Tout autour d'eux s'est constitué tout un peuple qui priait pour Matilde sans l'avoir jamais connue. « Ce dimanche-là, don Stefano est venu, avec quelques camarades, Elena, la maman d'une d'entre elles et aussi notre curé, don Antonio », continue Laura : « Matilde a reçu les derniers sacrements. C'était le moment idéal. Elle a reçu un tout petit fragment d'hostie, a ouvert les yeux et a souri. C'était son dernier instant de conscience ». A l'occasion d'une des dernières visites à l'hôpital, alors qu'elle ne marchait presque plus, elle avait regardé son docteur : « Veux-tu voir comme je marche ? ». Et elle s'était levée. « Elle voulait toujours aller de l'avant », dit Fabrizio. Elle est allée de l'avant.

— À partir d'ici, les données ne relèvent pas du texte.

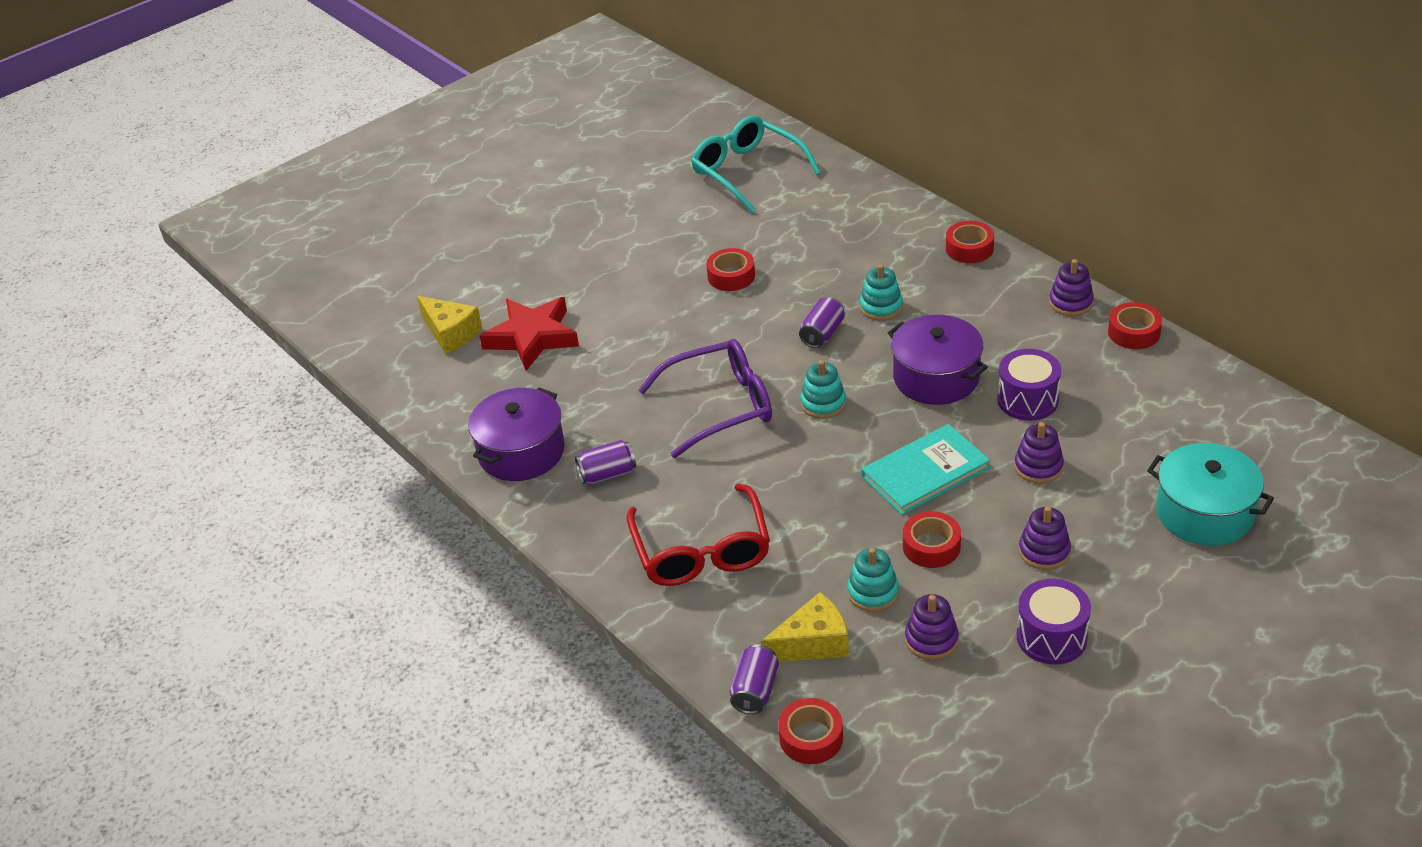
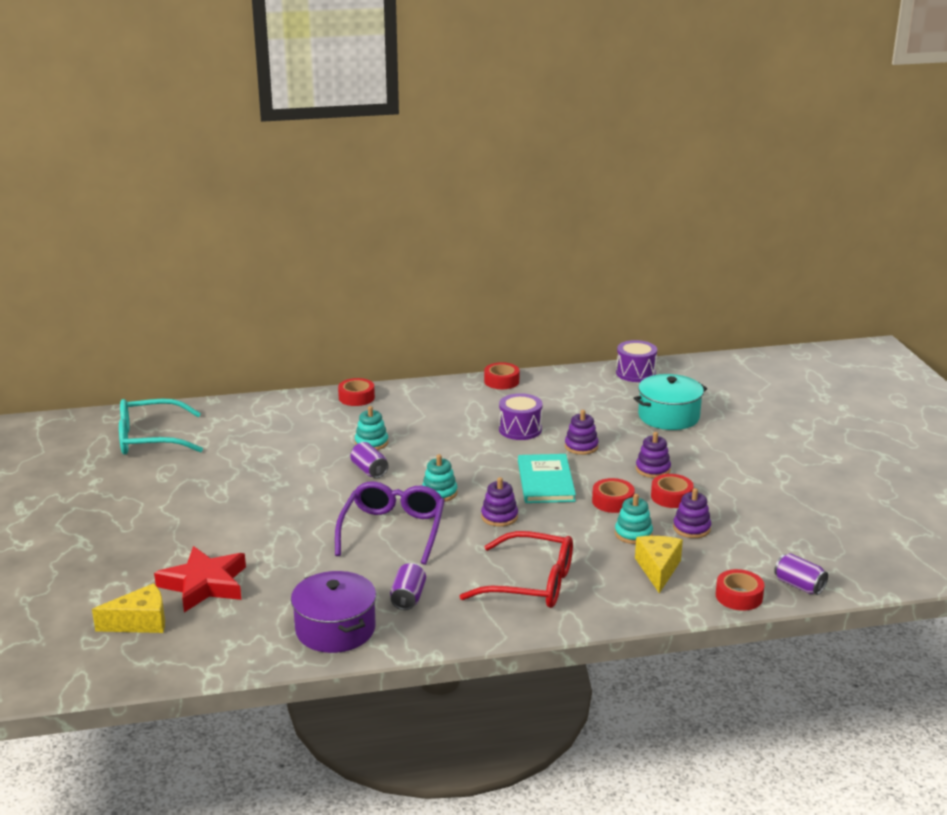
camera: 65 degrees left, 15 degrees down
red tape [706,248,755,291] -> red tape moved to [651,474,694,508]
purple can [730,644,779,714] -> purple can moved to [774,553,828,595]
purple pot [888,315,988,405] -> none
purple drum [1016,579,1091,664] -> purple drum moved to [616,340,657,382]
purple stacking toy [1049,259,1094,316] -> purple stacking toy moved to [481,477,518,527]

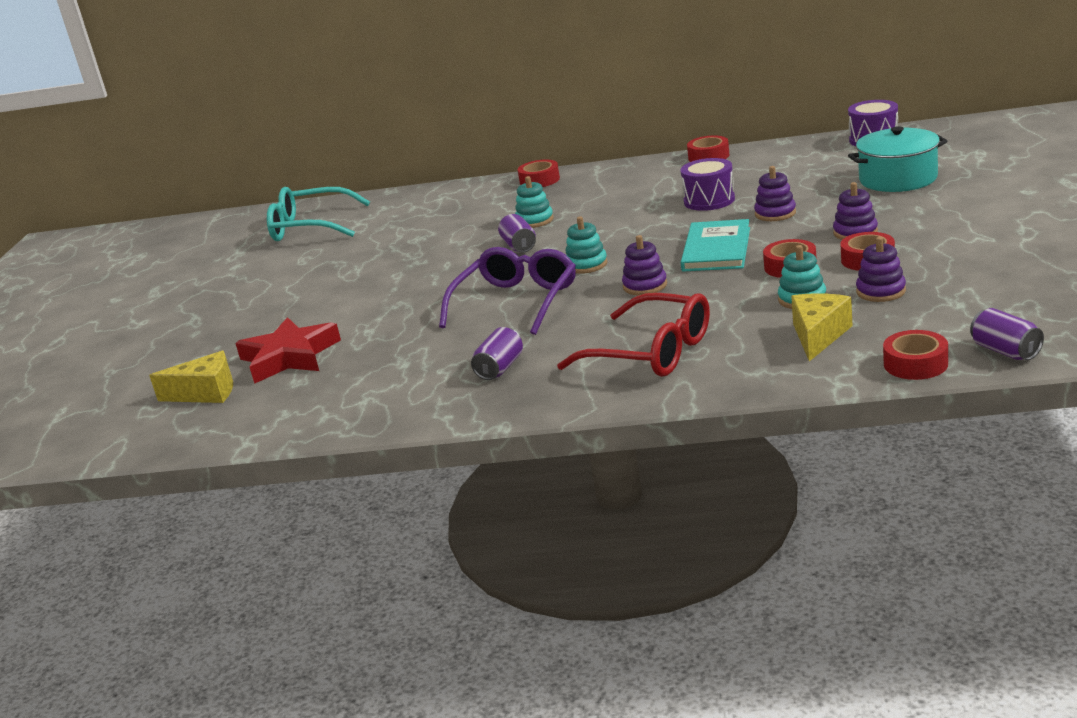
camera: 20 degrees right, 0 degrees up
purple pot [291,571,376,653] -> none

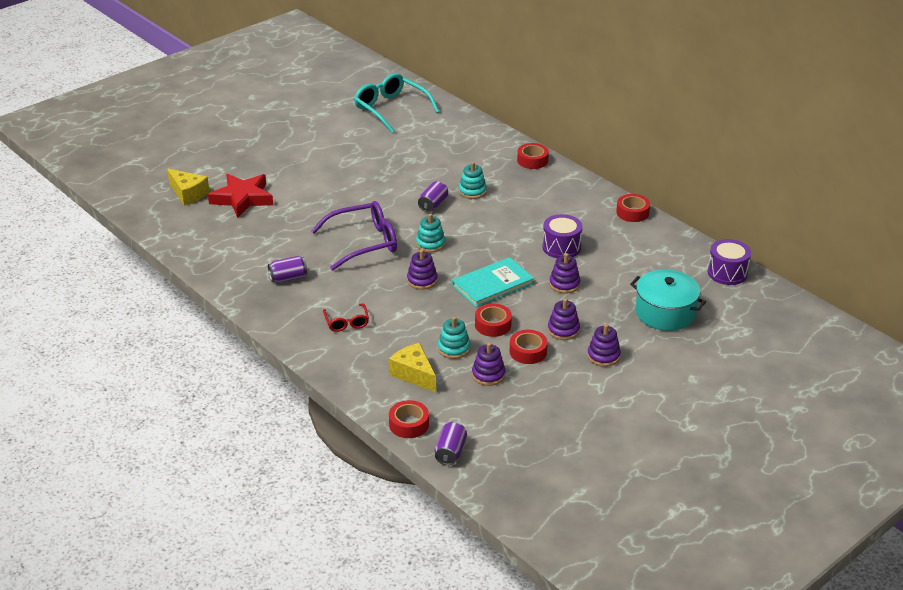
camera: 40 degrees right, 10 degrees up
red glasses [557,293,710,377] -> red glasses [323,303,369,332], size x0.51
yellow cheese [791,293,853,361] -> yellow cheese turned 105 degrees counterclockwise [389,343,436,393]
none -> purple stacking toy [587,324,621,367]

Dans une de ses rédactions, écrite en troisième : « Grandir, cela signifie devenir grand. Dans mon cas, je pense que ce parcours est beaucoup plus difficile, que pour la plupart des autres enfants de mon âge. Depuis toute petite, j'ai dû faire face à des situations douloureuses et fatigantes (...). Ne pas voir mes camarades, ne pas pouvoir faire ceux que font les autres, ne pas participer aux cours, tout cela me rend encore plus triste. Mais aussi ne pas pouvoir simplement aller au cinéma, ou regarder les vitrines avec une amie. Beaucoup de gens m'entourent dans cette croissance difficile, ils prient pour moi, car ils voudraient me voir souffrir moins. Je pense que celui qui m'est le plus proche, c'est le Seigneur. C'est Lui qui me donne la force de continuer ainsi. Je lui demande de me guérir, même si je suis persuadée que s'Il a voulu me faire naître ainsi, c'est pour m'apprendre quelque chose de plus, ou parce qu'Il veut quelque chose de moi ».